Namdeb Holdings, a 50/50 joint venture between the Namibian government and Anglo American’s diamond unit De Beers, said on Wednesday that it will close Elizabeth Bay Mine if it does not find buyers for the mine which was put up for sale in early February.

“In the event that there are no takers of Elizabeth Bay Mine, we will go ahead and close the mine. We have other mines that we are focusing on and Elizabeth Bay Mine is not a priority at the moment for Namdeb from a cost perspective,” company spokeswoman, Pauline Thomas, told the Windhoek Observer.

Namdeb announced on 9 February that it was seeking a buyer for Elizabeth Bay Mine and associated mining licence areas.

The mine, located along the southwestern coast of Namibia near the town of Luderitz, produced around 200,000 carats last year, about 11 percent of Namdeb Holdings’ total production of 1,8 million carats.

It employs approximately 160 people.

Namdeb also announced that it had appointed Standard Bank as its financial adviser on the proposed sale process of Elizabeth Bay Mine and associated mining licence areas.

The diamond miner believes the best way to secure a longer future for the mine, beyond the current projected 2019 life, is to find a more suitable operator with low operating costs.

“Elizabeth Bay mine, which was commissioned in 1991…has significant potential in the mining licence areas associated with the onshore and marine operations,” Thomas said.

The sale by Namdeb may pave the way for world diamond leader, the Russian mining company, Alrosa, to enter Namibia with its “sophisticated exploration technology.”
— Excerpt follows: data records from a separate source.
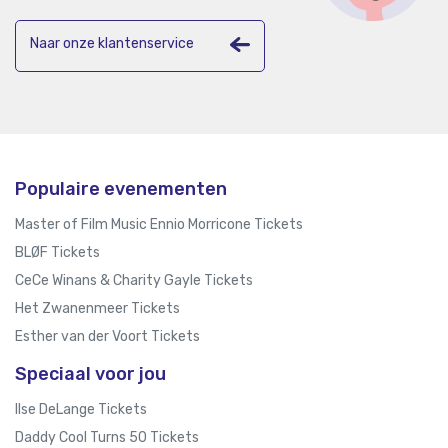
Naar onze klantenservice
Populaire evenementen
Master of Film Music Ennio Morricone Tickets
BLØF Tickets
CeCe Winans & Charity Gayle Tickets
Het Zwanenmeer Tickets
Esther van der Voort Tickets
Speciaal voor jou
Ilse DeLange Tickets
Daddy Cool Turns 50 Tickets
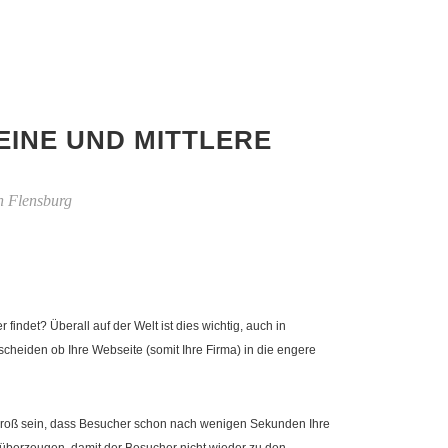
EINE UND MITTLERE
n Flensburg
ndet? Überall auf der Welt ist dies wichtig, auch in
heiden ob Ihre Webseite (somit Ihre Firma) in die engere
ko groß sein, dass Besucher schon nach wenigen Sekunden Ihre
überzeugen, damit der Besucher nicht wieder zu den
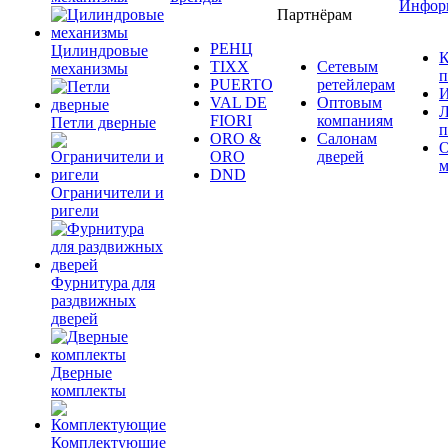
Инфор
Партнёрам
РЕНЦ
Цилиндровые
К
TIXX
Сетевым
механизмы
п
PUERTO
ретейлерам
И
VAL DE
Оптовым
Л
FIORI
компаниям
Петли дверные
п
ORO &
Салонам
ORO
дверей
м
DND
Ограничители и
ригели
Фурнитура для
раздвижных
дверей
Дверные
комплекты
Комплектующие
Last year, the world’s biggest diamond producer by volume indicated its interest to expand mining in Africa after 2021, as the cost of prospecting on the continent is nine times lower than in Russia.

The company’s current African operations are mainly in Angola, but it is also prospecting for diamonds in Botswana.

A union official said in October that Namdeb planned to close four mines by 2022 as the diamond producer looks for higher-value gemstones offshore now that many major onshore deposits have been depleted.

Elizabeth Bay Mine was one of the four mines mentioned by the union official. The others were Daberas, Sendelingsdrift and Southern Coastal.

Diamond mining generates 20 percent of Namibia’s export earnings.